Buradan bir dünya savaşı çıkar mı?
Allah bilir. Ama ben şunu vurgulamak isterim; Eğer İslam coğrafyası bu konuda net bir tavır ortaya koymuş olsaydı bu mesele buraya kadar taşınmış olmazdı. Bu imtihanda maalesef Müslümanlar çok kötü bir performans sergiliyor. Bir dünya savaşının çıkıp çıkmamasından öte Müslümanlara yönelik bir tehdit var. DAİŞ gibi bir örgüt çıktı önümüze. Ne olduğu belli değil. Biz, AK Parti’nin, hükümetin veya Türkiye’deki Müslümanların bağlantısı olduğuna yönelik algı operasyonu nedeniyle DAİŞ’i tartışamadık. Bu gerçek dışı algı operasyonuna HDP, CHP, hatta MHP katkı sağladılar. Dünyadaki birçok medya kuruluşu da bu algı operasyonunu döndüre döndüre dünyaya yaydılar. Ama bakıyorsunuz PKK’nın Suriye uzantısı YPG Suriye’de DAİŞ’le ortak operasyonlar yapıyor. Rejim güçleri DAİŞ’le ortak iş yapıyor. Rusya Türkiye’nin DAİŞ’ten petrol aldığını iddia ediyor ama kendi alıyor. Sünni olduğu iddia edilen ama tamamen oradaki kurguya hizmet eden jel kıvamında bir yapı oluşturuldu. Ve o yapı üzerinden Müslümanları hizaya getirilmeye çalışılıyor. Müslümanların bunları görüp ortak hareket etmeleri gerekiyor. Bu acıyı seyredemezler, bu acının altında kalamazlar.

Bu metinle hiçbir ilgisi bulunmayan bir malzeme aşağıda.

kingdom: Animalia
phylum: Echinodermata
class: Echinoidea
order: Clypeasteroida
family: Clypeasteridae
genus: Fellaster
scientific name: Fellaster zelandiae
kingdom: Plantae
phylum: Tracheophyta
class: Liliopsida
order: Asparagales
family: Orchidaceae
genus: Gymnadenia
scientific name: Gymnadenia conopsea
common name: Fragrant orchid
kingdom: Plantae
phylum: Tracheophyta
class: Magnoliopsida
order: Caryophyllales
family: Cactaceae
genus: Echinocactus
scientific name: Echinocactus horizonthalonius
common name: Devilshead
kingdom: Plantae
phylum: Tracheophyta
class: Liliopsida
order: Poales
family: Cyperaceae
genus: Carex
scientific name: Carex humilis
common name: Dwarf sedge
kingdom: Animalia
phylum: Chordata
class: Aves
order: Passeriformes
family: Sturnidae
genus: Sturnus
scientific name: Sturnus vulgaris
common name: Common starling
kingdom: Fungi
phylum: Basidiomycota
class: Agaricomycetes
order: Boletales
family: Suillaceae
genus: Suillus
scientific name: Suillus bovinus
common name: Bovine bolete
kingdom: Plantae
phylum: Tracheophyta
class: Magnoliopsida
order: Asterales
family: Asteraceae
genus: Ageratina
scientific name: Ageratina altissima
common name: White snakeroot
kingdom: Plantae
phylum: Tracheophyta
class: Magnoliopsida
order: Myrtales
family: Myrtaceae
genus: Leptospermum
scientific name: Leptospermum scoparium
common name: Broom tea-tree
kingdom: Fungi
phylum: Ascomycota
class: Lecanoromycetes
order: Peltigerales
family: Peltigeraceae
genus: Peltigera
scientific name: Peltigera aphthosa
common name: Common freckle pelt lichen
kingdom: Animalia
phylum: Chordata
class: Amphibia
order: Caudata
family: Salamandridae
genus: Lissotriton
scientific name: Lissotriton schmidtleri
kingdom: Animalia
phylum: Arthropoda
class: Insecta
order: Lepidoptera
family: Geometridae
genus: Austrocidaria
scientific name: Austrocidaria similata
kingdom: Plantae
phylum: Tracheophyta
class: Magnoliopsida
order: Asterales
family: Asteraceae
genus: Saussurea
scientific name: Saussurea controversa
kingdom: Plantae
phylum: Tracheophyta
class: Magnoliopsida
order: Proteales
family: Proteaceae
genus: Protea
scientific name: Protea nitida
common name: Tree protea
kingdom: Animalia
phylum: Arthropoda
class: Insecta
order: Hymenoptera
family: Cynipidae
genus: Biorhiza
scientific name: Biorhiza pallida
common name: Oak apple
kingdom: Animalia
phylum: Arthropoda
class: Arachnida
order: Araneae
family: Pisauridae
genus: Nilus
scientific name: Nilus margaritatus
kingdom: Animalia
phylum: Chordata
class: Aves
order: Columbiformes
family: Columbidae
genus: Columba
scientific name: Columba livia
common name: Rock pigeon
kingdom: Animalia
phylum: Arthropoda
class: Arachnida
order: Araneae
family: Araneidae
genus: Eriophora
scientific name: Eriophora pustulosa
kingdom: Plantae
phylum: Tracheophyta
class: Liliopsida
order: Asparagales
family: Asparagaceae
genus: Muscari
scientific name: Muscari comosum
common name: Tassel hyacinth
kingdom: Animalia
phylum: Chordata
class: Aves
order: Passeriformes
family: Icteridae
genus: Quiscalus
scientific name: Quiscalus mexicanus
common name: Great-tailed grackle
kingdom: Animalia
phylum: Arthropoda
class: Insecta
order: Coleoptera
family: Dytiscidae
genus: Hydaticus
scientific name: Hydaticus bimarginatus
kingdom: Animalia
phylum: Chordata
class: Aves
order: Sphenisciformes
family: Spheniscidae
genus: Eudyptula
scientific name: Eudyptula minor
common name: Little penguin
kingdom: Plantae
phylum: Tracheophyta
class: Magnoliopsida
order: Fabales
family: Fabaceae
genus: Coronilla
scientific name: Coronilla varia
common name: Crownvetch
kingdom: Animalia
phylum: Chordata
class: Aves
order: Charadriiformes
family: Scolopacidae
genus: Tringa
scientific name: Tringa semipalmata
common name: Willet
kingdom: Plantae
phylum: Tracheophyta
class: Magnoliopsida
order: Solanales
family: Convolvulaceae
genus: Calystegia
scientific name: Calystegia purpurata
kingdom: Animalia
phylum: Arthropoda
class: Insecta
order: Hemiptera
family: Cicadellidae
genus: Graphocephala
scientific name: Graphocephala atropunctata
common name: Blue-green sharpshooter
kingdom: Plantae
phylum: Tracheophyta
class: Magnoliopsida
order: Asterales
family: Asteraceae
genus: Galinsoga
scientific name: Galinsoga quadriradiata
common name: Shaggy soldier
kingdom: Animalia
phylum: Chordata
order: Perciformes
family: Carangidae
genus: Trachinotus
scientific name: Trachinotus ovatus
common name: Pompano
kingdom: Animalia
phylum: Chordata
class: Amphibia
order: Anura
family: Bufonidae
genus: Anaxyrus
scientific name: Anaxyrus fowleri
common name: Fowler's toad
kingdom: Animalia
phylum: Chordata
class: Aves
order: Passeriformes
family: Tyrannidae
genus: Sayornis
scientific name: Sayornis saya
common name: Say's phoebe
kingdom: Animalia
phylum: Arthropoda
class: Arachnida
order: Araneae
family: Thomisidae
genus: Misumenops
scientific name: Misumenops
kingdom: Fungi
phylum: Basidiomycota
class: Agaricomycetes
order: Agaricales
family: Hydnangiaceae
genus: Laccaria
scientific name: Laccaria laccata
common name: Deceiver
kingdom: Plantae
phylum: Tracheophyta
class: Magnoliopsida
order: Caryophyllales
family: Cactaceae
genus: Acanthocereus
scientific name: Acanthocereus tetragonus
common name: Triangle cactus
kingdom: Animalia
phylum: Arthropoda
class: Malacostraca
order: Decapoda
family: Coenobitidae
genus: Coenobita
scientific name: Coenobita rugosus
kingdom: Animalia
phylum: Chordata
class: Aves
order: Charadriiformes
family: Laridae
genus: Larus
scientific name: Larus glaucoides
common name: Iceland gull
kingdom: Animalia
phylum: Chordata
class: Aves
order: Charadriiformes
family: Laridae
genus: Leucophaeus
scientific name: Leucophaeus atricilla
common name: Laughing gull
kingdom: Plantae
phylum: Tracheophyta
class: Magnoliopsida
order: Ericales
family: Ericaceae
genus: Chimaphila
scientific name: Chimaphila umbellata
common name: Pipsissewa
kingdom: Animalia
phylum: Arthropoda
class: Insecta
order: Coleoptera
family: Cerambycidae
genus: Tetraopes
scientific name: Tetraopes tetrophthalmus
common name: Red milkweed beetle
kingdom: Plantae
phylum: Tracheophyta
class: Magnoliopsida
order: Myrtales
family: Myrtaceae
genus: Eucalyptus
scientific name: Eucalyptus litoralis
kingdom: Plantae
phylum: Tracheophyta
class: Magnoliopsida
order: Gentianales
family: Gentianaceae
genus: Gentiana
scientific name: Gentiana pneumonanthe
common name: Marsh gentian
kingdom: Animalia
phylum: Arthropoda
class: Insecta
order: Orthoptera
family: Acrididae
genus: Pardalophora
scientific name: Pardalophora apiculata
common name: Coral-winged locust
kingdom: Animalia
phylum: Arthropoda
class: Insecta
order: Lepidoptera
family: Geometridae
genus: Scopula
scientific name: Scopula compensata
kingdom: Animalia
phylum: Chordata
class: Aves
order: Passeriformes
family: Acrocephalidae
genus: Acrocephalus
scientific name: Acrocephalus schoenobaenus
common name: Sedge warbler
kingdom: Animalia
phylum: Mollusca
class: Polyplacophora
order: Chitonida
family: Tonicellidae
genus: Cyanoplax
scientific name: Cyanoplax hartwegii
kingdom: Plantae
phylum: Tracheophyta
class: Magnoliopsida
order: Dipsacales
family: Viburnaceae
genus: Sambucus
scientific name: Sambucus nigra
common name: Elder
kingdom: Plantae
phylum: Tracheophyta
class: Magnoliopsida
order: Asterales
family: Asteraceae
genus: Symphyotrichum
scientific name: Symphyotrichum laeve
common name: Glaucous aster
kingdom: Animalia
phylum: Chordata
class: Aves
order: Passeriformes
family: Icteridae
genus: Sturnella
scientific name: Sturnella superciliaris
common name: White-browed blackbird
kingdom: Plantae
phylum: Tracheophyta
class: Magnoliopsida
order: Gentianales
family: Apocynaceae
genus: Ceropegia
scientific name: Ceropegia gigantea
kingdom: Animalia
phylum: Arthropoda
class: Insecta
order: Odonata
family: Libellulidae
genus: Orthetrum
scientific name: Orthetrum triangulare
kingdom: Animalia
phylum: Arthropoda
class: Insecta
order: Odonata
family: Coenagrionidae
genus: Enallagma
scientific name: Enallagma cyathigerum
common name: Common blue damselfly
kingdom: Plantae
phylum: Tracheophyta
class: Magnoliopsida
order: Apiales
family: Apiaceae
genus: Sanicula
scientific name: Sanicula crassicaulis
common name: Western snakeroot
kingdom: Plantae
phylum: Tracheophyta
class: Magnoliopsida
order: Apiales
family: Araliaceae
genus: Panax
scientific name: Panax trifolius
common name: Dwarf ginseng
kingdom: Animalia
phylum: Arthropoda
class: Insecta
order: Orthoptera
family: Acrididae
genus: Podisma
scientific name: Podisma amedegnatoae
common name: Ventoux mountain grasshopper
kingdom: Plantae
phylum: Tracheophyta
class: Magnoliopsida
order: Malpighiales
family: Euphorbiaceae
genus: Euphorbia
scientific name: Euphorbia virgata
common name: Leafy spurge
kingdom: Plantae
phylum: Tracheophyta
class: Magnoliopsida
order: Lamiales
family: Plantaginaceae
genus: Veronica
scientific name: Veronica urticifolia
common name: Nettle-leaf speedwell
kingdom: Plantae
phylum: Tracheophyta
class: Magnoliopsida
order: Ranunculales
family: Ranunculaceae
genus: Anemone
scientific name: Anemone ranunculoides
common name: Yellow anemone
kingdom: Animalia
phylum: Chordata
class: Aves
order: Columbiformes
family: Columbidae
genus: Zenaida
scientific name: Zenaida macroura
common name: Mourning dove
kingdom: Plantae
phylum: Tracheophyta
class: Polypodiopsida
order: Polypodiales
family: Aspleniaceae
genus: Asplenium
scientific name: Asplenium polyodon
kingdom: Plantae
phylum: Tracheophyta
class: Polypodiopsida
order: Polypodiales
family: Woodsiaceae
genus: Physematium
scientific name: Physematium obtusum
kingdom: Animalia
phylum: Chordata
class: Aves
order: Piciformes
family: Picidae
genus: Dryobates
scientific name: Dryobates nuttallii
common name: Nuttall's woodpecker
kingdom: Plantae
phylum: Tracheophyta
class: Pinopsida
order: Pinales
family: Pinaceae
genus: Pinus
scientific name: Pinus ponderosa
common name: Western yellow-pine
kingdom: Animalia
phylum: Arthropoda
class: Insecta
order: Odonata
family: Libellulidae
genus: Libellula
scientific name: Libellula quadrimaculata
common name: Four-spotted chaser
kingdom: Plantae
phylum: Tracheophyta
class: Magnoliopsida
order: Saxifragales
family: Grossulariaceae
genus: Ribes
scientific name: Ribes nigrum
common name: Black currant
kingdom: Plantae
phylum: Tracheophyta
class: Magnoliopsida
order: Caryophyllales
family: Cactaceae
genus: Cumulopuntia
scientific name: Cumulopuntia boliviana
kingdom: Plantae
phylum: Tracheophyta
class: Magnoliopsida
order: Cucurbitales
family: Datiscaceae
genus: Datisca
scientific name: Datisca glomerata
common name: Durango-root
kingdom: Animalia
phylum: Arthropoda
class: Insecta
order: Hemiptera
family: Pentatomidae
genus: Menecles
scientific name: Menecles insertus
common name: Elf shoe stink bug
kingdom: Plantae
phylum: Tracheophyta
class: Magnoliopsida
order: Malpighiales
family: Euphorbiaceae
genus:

Mülteciler gitmek isterse tutamayız
Merkel son günlerde Türkiye’ye çok sık gidip geliyor. Bunu nasıl değerlendirmemiz lazım?
En büyük sebebi göçmen meselesi. 2,5 milyon göçmen var şu an Türkiye’de ve sürekli artıyor. Göçmenler daha rahat bir yaşam olacağını zannettikleri için bir an önce Avrupa’ya göç etmek istiyor. Sayı arttıkça Türkiye de bu geçişleri kontrol etmekte zorluk çekmeye başladı. Avrupa göçmenlerin bir yandan ekonomisini bir yandan sosyal yapısını tehdit ediyor. Dolayısıyla acil bir çözüm üretmeye çalışıyor. Çözümleri de, göçmenleri Türkiye’de tutmak. Göçmenlere karşı Avrupa değerlerini ayaklar altına alan bir tavır sergiliyor. Adeta “Gitsinler ülkelerinde ya da Türkiye’de ölsünler. Yeter ki bizim huzurumuzu bozmasınlar” deniyor. Avrupa insanlık sınavından geçemedi. Öte yandan Türkiye 2,5 milyon insanı 4 yıldır barındırarak çok büyük bir insanlık sınavı verdi. Bunu da tamamen kendi kaynaklarıyla yaptı. Uluslararası kuruluşlardan gelen yardım miktarı yaklaşık 500 milyon dolar. Çok küçük bir miktar. Üstelik Türkiye beslenme ve barınmanın yanı sıra eğitim gibi sorunlarla ilgili de çözümler üretmeye başladı. Burada Avrupa’nın yapabileceği başlıca şey Türkiye’ye maddi yardım sağlamak. Bu müzakereleri Merkel yürüttüğü için sıkça gidip geliyor.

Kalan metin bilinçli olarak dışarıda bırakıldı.